The report found that the author of the article, Sabrina Erdely, and the editing staff set aside the magazine’s normal fact-checking standards in deference to “Jackie,” a pseudonymous source whose claim of a gang rape by fraternity members was discredited by The Washington Post shortly after the story was published.

Erdely released a statement in The New York Times apologizing for her reporting and the potential damage it does to the credibility of sexual assault victims.

“I allowed my concern for Jackie’s well-being, my fear of re-traumatizing her and my confidence in her credibility to take the place of more questioning and more facts,” Erdely wrote.

“Reporting on rape has unique challenges, but the journalist still has the responsibility to get it right,” she wrote. “I hope that my mistakes in reporting this story do not silence the voices of victims that need to be heard.”

Originally, Erdely asked Jackie for the name of her attacker, but Jackie refused to give the name because she said she was still afraid of him. After the story was published and gained 2.7 million views, Erdely asked Jackie a second time.

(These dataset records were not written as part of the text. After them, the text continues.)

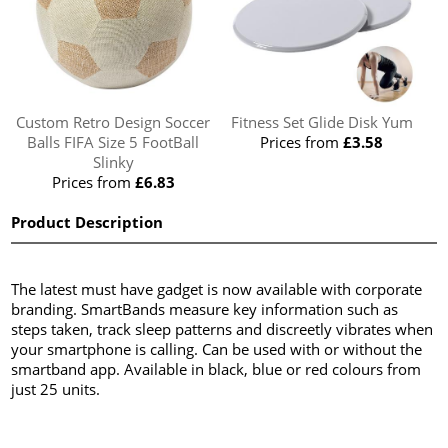
Custom Retro Design Soccer
Fitness Set Glide Disk Yum
Balls FIFA Size 5 FootBall
Prices from
£3.58
Slinky
Prices from
£6.83
Product Description
The latest must have gadget is now available with corporate
branding. SmartBands measure key information such as
steps taken, track sleep patterns and discreetly vibrates when
your smartphone is calling. Can be used with or without the
smartband app. Available in black, blue or red colours from
just 25 units.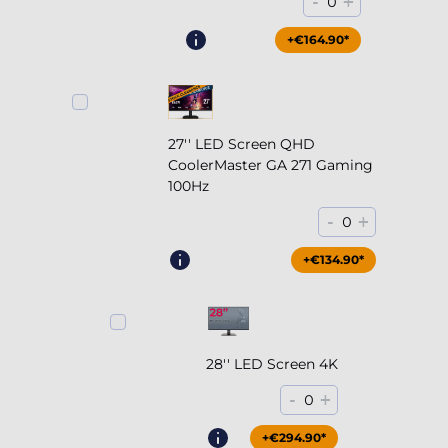
-
+
0
+€164.90*
27'' LED Screen QHD
CoolerMaster GA 271 Gaming
100Hz
-
+
0
+€204.90*
+€134.90*
28'' LED Screen 4K
-
+
0
+€294.90*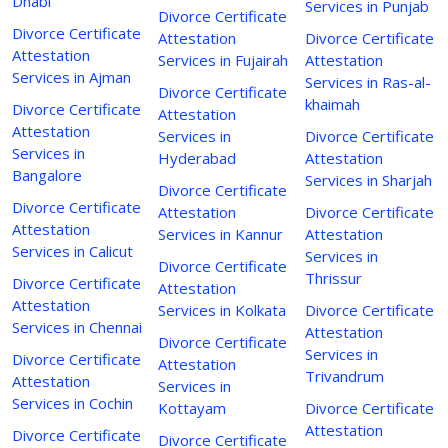
Dhabi
Services in Punjab
Divorce Certificate
Divorce Certificate
Attestation
Divorce Certificate
Attestation
Services in Fujairah
Attestation
Services in Ajman
Services in Ras-al-
Divorce Certificate
khaimah
Divorce Certificate
Attestation
Attestation
Services in
Divorce Certificate
Services in
Hyderabad
Attestation
Bangalore
Services in Sharjah
Divorce Certificate
Divorce Certificate
Attestation
Divorce Certificate
Attestation
Services in Kannur
Attestation
Services in Calicut
Services in
Divorce Certificate
Thrissur
Divorce Certificate
Attestation
Attestation
Services in Kolkata
Divorce Certificate
Services in Chennai
Attestation
Divorce Certificate
Services in
Divorce Certificate
Attestation
Trivandrum
Attestation
Services in
Services in Cochin
Kottayam
Divorce Certificate
Attestation
Divorce Certificate
Divorce Certificate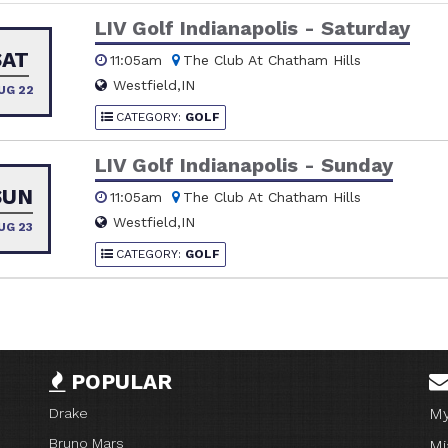
LIV Golf Indianapolis - Saturday
SAT
11:05am
The Club At Chatham Hills
Westfield,IN
UG 22
CATEGORY:
GOLF
LIV Golf Indianapolis - Sunday
SUN
11:05am
The Club At Chatham Hills
Westfield,IN
UG 23
CATEGORY:
GOLF
POPULAR
My
Drake
Bruno Mars
Mi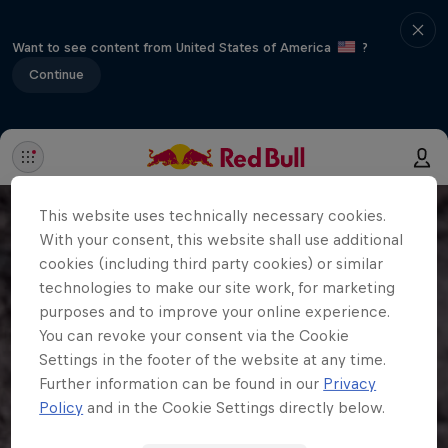
Want to see content from United States of America
?
Continue
This website uses technically necessary cookies.
With your consent, this website shall use additional
cookies (including third party cookies) or similar
technologies to make our site work, for marketing
purposes and to improve your online experience.
You can revoke your consent via the Cookie
Settings in the footer of the website at any time.
Further information can be found in our
Privacy
Policy
and in the Cookie Settings directly below.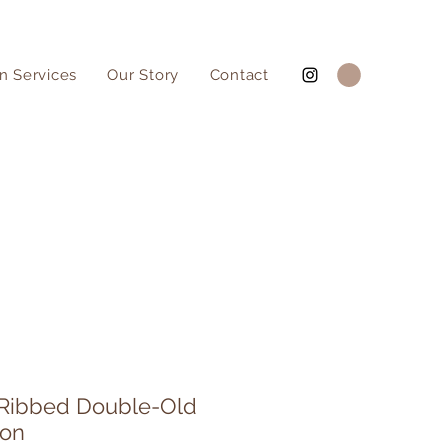
n Services
Our Story
Contact
 Ribbed Double-Old
ion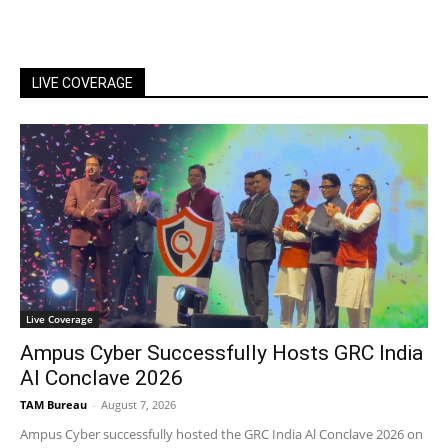
LIVE COVERAGE
Live Coverage
Ampus Cyber Successfully Hosts GRC India
Al Conclave 2026
TAM Bureau
-
August 7, 2026
Ampus Cyber successfully hosted the GRC India Al Conclave 2026 on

This time, Jackie gave Erdely a name — but she couldn’t recall how to properly spell his last name. Erdely then began to research his name and couldn’t confirm his identity.

On Dec. 5, the magazine published an editor’s note stating “discrepancies” in the allegations made by its sources. Investigations made by media outlets and the Charlottesville Police Department found that the fraternity was not involved with the events portrayed in the story.

“To this day, images of the fraternity house continue to be used by news organizations to cover this issue on other campuses,” the fraternity’s statement read.